There was a unique spiritual bond between me and His Eminence  which continues till this day. I worked on the sketches and frescoes for two years. I illustrated the central cupola with Christ’s image, the areas between pillars – the apparition of Lusavorich, the invention of the alphabet, Noy coming down from mount Ararat and Armenia adopting Christianity. On the ceiling of the central entrance, I illustrated Jesus Christ’s arrival to Jerusalem.

Inside the chapel I painted the The Last Supper, and images of four evangelists – on the four pillars.

Some of my works also include the frescoes of the Armenian church in Izhevsk and several Russian churches around Moscow.

– You’ve truly done a tremendous work. Your next destination was the US. How are you doing in Los Angeles?

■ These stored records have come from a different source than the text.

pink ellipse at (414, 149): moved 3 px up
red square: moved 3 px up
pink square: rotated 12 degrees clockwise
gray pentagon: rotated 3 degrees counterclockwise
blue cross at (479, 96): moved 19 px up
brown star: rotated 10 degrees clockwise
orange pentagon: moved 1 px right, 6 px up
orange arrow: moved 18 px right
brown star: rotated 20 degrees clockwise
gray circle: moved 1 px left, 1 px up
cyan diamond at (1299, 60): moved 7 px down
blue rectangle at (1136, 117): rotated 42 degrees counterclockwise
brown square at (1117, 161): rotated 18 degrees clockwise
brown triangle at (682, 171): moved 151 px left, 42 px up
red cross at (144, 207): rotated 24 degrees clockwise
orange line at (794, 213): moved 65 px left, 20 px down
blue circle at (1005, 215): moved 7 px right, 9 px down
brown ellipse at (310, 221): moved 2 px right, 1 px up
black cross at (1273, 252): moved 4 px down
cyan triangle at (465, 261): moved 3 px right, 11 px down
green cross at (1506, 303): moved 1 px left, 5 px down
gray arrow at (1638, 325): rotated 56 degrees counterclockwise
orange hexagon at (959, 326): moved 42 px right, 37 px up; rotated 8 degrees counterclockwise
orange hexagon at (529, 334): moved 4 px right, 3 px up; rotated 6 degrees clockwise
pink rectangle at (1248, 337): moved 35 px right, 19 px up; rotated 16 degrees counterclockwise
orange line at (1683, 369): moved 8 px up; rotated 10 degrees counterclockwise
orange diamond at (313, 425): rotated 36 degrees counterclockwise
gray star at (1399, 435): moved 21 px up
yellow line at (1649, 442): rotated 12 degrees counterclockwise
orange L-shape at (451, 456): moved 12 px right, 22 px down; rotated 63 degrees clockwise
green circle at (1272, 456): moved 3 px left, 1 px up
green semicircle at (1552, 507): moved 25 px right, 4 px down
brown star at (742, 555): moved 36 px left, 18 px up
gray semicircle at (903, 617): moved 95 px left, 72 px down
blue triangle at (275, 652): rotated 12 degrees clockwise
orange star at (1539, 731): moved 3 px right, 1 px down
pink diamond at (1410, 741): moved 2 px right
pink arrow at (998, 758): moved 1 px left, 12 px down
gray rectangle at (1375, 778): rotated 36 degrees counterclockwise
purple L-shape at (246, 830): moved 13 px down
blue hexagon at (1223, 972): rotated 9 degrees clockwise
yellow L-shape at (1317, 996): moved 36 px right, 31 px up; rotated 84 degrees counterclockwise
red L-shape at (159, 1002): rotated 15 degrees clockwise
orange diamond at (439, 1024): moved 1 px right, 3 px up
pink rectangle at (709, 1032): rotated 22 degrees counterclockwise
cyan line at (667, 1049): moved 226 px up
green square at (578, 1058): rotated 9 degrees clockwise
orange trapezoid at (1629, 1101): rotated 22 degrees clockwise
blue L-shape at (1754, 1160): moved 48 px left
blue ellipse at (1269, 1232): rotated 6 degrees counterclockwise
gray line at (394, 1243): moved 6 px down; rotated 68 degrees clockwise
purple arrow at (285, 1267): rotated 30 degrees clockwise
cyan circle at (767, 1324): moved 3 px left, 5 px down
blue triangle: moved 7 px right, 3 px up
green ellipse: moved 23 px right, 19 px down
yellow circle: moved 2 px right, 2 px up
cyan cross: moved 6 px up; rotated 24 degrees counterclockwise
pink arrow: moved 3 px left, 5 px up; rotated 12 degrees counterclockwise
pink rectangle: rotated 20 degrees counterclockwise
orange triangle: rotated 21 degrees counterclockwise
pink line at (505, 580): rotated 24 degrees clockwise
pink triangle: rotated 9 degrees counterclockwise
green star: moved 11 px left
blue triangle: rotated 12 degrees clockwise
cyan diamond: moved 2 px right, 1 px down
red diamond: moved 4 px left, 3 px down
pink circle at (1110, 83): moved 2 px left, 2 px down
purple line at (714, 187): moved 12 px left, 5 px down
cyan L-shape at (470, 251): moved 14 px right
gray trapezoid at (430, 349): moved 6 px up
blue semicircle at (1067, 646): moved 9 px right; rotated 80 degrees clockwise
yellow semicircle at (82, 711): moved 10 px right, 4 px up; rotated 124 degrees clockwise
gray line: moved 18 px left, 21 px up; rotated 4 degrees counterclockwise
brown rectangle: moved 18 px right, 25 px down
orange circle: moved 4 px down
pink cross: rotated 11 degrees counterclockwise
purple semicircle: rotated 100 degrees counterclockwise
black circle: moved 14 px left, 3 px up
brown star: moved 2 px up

– I currently have my studio and exhibition hall in Burbank where I create and sell my art. At the same time I exhibit and sell art pieces created by other authors. I also offer painting evaluations and art expert services.

– What is the difference between the creative periods in Russia and US?

– I felt very confident and comfortable in Russia as I was creating according my art education and experience. Here in the US I have to learn new school art, new philosophy and taste that are fundamentally different from what I’m used to. Whatever seemed to be inappropriate to me in past, turns out, is a fundamental culture here. It’s very interesting to me and also has a great demand among public.

– As far as I know you also illustrated the wall of Zodiac, the first Disco club in Abovyan in 1984. What will you wish to your fellow Abovyan residents.

–  I wish them happy and colorful life, progressive as much as it befits our times, like the painting in the hall of Zodiac. I hope that fresco still exists.